Mr B was a 46-year-old nurse practitioner working in the busy emergency department (ED) of a hospital. He had been working in the ED for more than a decade, and he was used to the fast-paced environment and the need to triage and assess patients quickly and accurately. Some shifts were worse than others.
One weekend, Mr B was stuck doing a Saturday night shift, which was one of the worst in his opinion. The ED was crammed with patients in varying degrees of distress, waiting to be seen. Mr B and the rest of the ED staff were working as fast as possible to make sure that all the patients were treated.
One of the patients in the ED that night was Mrs P, aged 63 years. She was initially assessed by one of the triage nurses who told Mr B that the patient came in complaining of a burned mouth and throat, but upon examination, only had a sore throat that appeared mildly red.

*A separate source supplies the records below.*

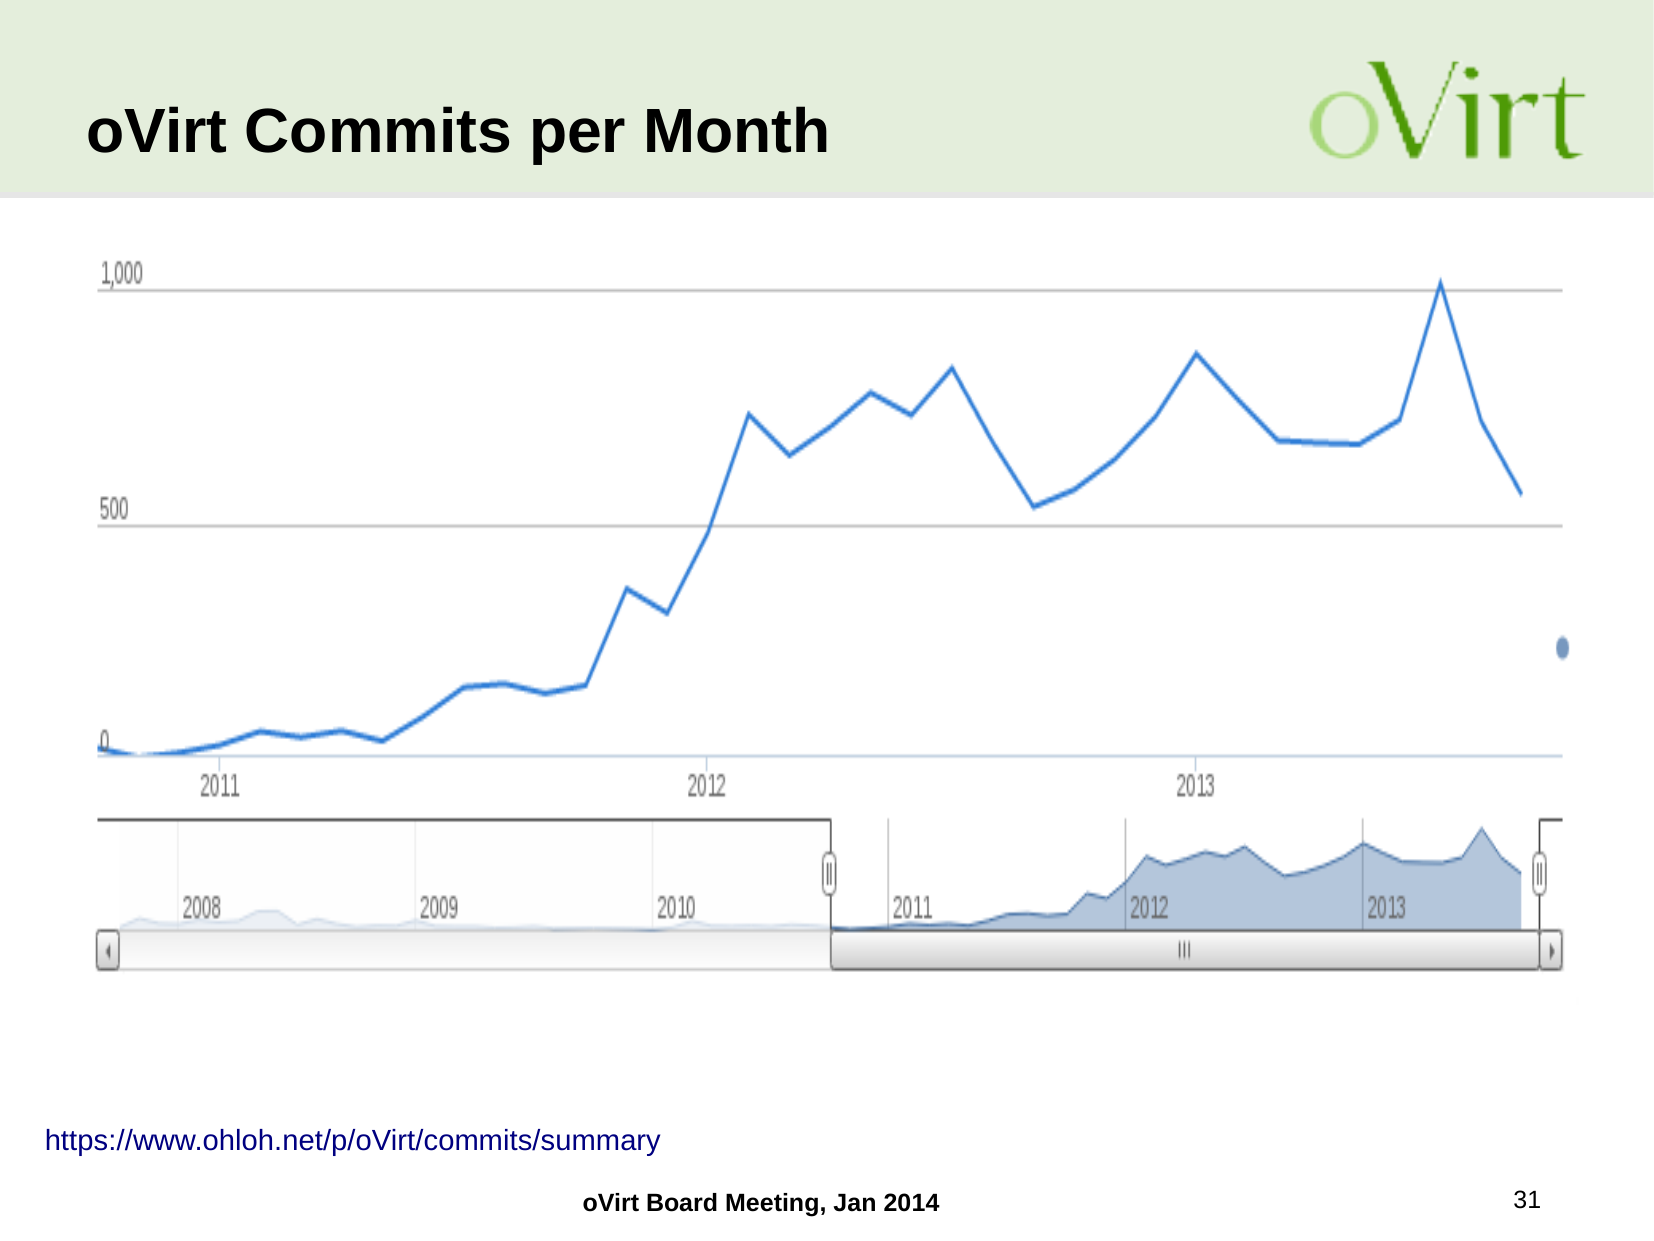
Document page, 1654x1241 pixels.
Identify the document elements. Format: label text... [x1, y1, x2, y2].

text_box https://www.ohloh.net/p/oVirt/commits/summary [30, 1116, 796, 1171]
picture [93, 254, 1582, 1006]
picture [1307, 36, 1613, 180]
title oVirt Commits per Month [86, 36, 1307, 225]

“But she’s saying that her mouth and throat were horribly burned by some unidentified perpetrator and she wants us to report her injuries,” said the nurse, shaking her head. “She’s saying she wants to see a specialist, but I don’t see anything wrong with her other than the sore throat. I think she’s a little… off.”
Mr B thanked the triage nurse, and he began taking care of the patients with more urgent needs. Several hours later, the patient, Mrs P, was ushered into the examination room. She immediately began a litany of complaints.
“Why was I sitting here for so long? It’s been four hours! My mouth is on fire! My pain is a 9 out of 10! Where is the doctor?” the patient complained.
Mr B introduced himself and told her that he would be treating her that evening. She immediately insisted that she wanted to be seen by a specialist.
“Why don’t I just take a look first,” Mr B said calmly. Upon examination, the patient’s throat was slightly red. She had no other obvious symptoms.
“It looks like you have a bit of a sore throat,” Mr B said. “I can give you a prescription for something to gargle with that will make it feel better.”
“I don’t want a prescription,” the patient said angrily, “I want to see a specialist. I want someone to look at the burns in my mouth! And I want you to report the burns to the authorities!”
“I’m sorry,” Mr B said as soothingly as he could, “A specialist is not required here, and I see no burns in your mouth.”
The patient jumped up, furious, and said, “if THIS is how you’re going to treat my serious problems, then forget it.” She ran out of the examination room and left the ED. Mr B shook his head, but he did not have time to worry about it — there were still many patients waiting.
Mr B did not think about the patient again, until he was notified that he and the hospital were being sued in Federal Court.